→ Exercise: Using the entries below, write out the line with "maximum, and needed).", the line with "following values for", and every line in between, exactly as each is written.

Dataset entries
----------------
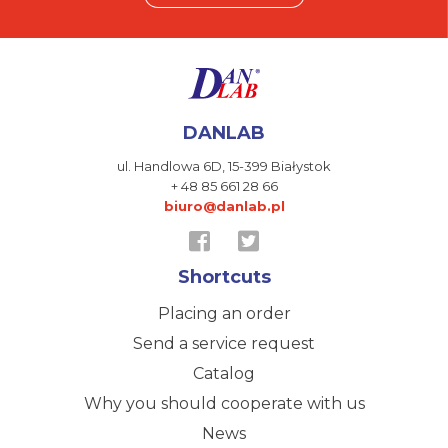
DANLAB
ul. Handlowa 6D,
15-399 Białystok
+ 48 85 661 28 66
biuro@danlab.pl
Shortcuts
Placing an order
Send a service request
Catalog
Why you should cooperate with us
News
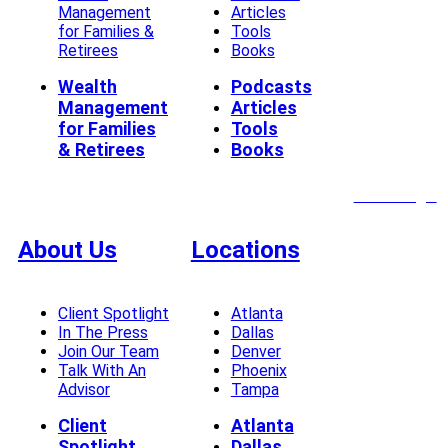
Management
Articles
for Families &
Tools
Retirees
Books
Wealth
Podcasts
Management
Articles
for Families
Tools
& Retirees
Books
Client Login
About Us
Locations
Client Spotlight
Atlanta
In The Press
Dallas
Join Our Team
Denver
Talk With An
Phoenix
Advisor
Tampa
Client
Atlanta
Spotlight
Dallas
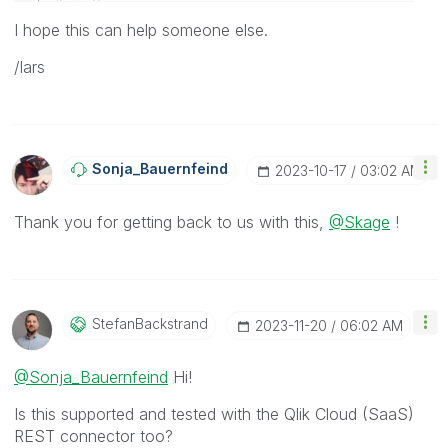
I hope this can help someone else.
/lars
Sonja_Bauernfei
Nd
‎2023-10-17
03:02 AM
Thank you for getting back to us with this,
@Skage
!
StefanBackstran
D
‎2023-11-20
06:02 AM
@Sonja_Bauernfeind
Hi!
Is this supported and tested with the Qlik Cloud (SaaS)
REST connector too?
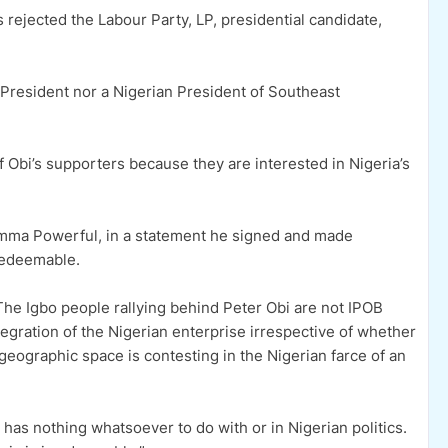
 rejected the Labour Party, LP, presidential candidate,
o President nor a Nigerian President of Southeast
 Obi’s supporters because they are interested in Nigeria’s
Emma Powerful, in a statement he signed and made
redeemable.
The Igbo people rallying behind Peter Obi are not IPOB
egration of the Nigerian enterprise irrespective of whether
geographic space is contesting in the Nigerian farce of an
as nothing whatsoever to do with or in Nigerian politics.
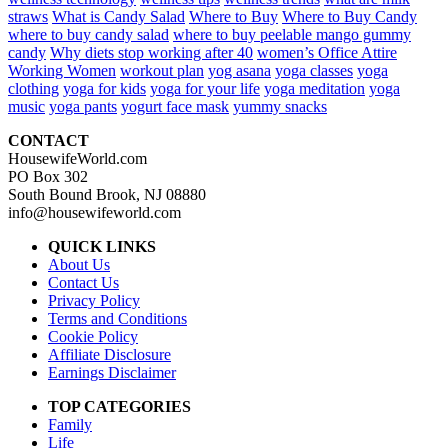
straws
What is Candy Salad
Where to Buy
Where to Buy Candy
where to buy candy salad
where to buy peelable mango gummy
candy
Why diets stop working after 40
women’s Office Attire
Working Women
workout plan
yog asana
yoga classes
yoga
clothing
yoga for kids
yoga for your life
yoga meditation
yoga
music
yoga pants
yogurt face mask
yummy snacks
CONTACT
HousewifeWorld.com
PO Box 302
South Bound Brook, NJ 08880
info@housewifeworld.com
QUICK LINKS
About Us
Contact Us
Privacy Policy
Terms and Conditions
Cookie Policy
Affiliate Disclosure
Earnings Disclaimer
TOP CATEGORIES
Family
Life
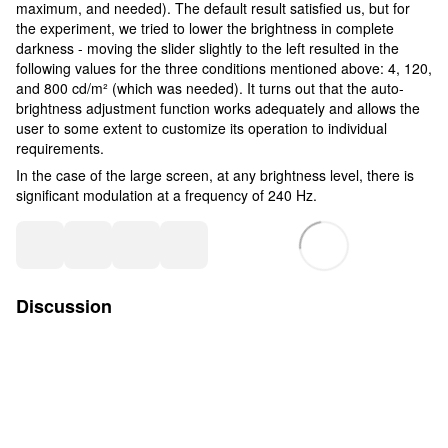
maximum, and needed). The default result satisfied us, but for
the experiment, we tried to lower the brightness in complete
darkness - moving the slider slightly to the left resulted in the
following values for the three conditions mentioned above: 4, 120,
and 800 cd/m² (which was needed). It turns out that the auto-
brightness adjustment function works adequately and allows the
user to some extent to customize its operation to individual
requirements.
In the case of the large screen, at any brightness level, there is
significant modulation at a frequency of 240 Hz.
Discussion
----------------
→ Exercise answer:
maximum, and needed). The default result satisfied us, but for
the experiment, we tried to lower the brightness in complete
darkness - moving the slider slightly to the left resulted in the
following values for the three conditions mentioned above: 4, 120,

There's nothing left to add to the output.